3 On Your Side: Misleading Mail
By Jim Donovan
PHILADELPHIA (CBS) — Some call it a scam that arrives in your mailbox. Official looking envelopes that appear to be from a government agency. But 3 On Your Side consumer reporter Jim Donovan warns, you may want to look twice before you get taken.
Tony Diamond gets lots of mail. But a letter from South Dakota stood out.
“It has all kinds of penalties and fines quoted on the envelope, looks real official,” said Diamond.
And inside, it looked even more official. There was a bar code, details about his home and a notice that Diamond should send $83 dollars to get a copy of his deed. A document used to transfer or prove ownership of a property.
“It did look like it was from the tax people,” said Diamond.
“They look in many cases like a bill,” said Montgomery County Recorder of Deeds, Nancy J. Becker.
But Becker says, it’s anything but a bill.
“Some of their information I think is a little bit misleading,” said Becker.
She says companies can purchase homeowner’s information, then resell it at greatly inflated prices.
“There are other ways of getting it in other than paying these companies these exorbitant fees,” said Becker.
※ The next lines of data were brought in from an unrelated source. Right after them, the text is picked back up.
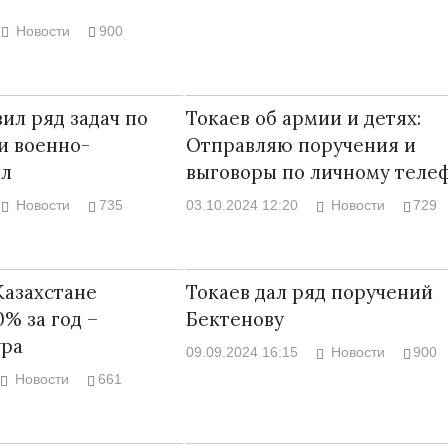
Новости
900
ил ряд задач по
Токаев об армии и детях:
Война Мир
и военно-
Отправляю поручения и
ил
выговоры по личному теле
Новости
735
03.10.2024 12:20
Новости
729
Казахстане
Токаев дал ряд поручений
% за год –
Бектенову
ура
09.09.2024 16:15
Новости
900
Война Миров.
Новости
661
Сороса
08.11.2024 09: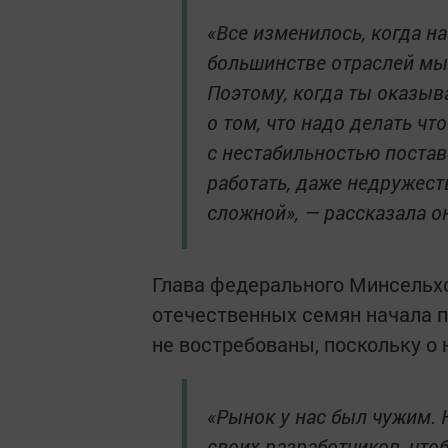
«Все изменилось, когда н
большинстве отраслей мы
Поэтому, когда ты оказыв
о том, что надо делать чт
с нестабильностью постав
работать, даже недружест
сложной», — рассказала о
Глава федерального Минсельхоз
отечественных семян начала п
не востребованы, поскольку о н
«Рынок у нас был чужим.
своих разработчиков, чтоб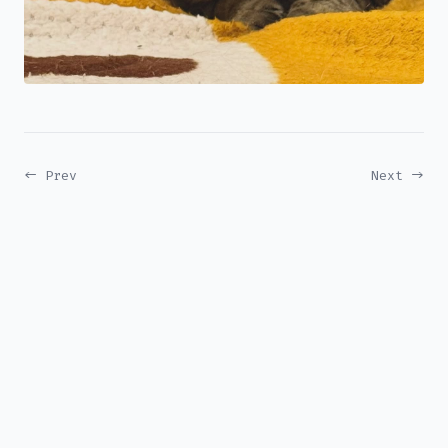
← Prev
Next →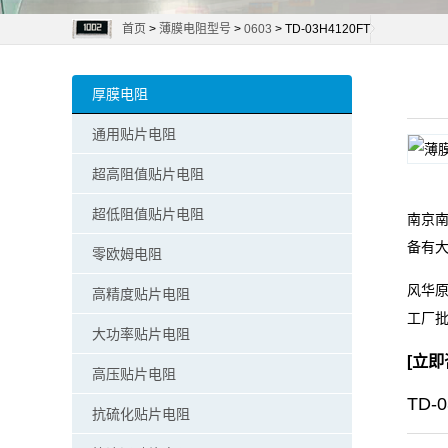
首页
>
薄膜电阻型号
>
0603
> TD-03H4120FT
阻
零
厚膜电阻
欧
通用贴片电阻
姆
超高阻值贴片电阻
电
超低阻值贴片电阻
南京南
备有
阻
零欧姆电阻
风华原
高精度贴片电阻
超
工厂
大功率贴片电阻
低
[
立即
高压贴片电阻
阻
TD-
抗硫化贴片电阻
值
If you own a home, there’s a good chance you already have these documents.
“You get the deed to your house right after you make settlement,” said Becker.
And if you do need to get copies, the price is much more reasonable if you get them on your own.
For example, in Montgomery County, you can walk in and request deed information for 50 cents a page.
A written request will run $5 to $10 depending on whether or not you need a certified copy. Or you can get an electronic copy for 10.50 online.
So Nancy Becker has advice if you get a letter trying to sell you your deed information.
“Throw it in the trash,” said Becker.
Something Tony Diamond figured out on his own and hopes others will too.
“I’d like it to stop. And I’d hate to see somebody else that falls for it,” said Diamond.
Deeds are considered public records. So anyone can get a copy. So don’t be tricked into paying just because someone else has your information.
Calls to the company that sent out Tony Diamond’s letter were never returned.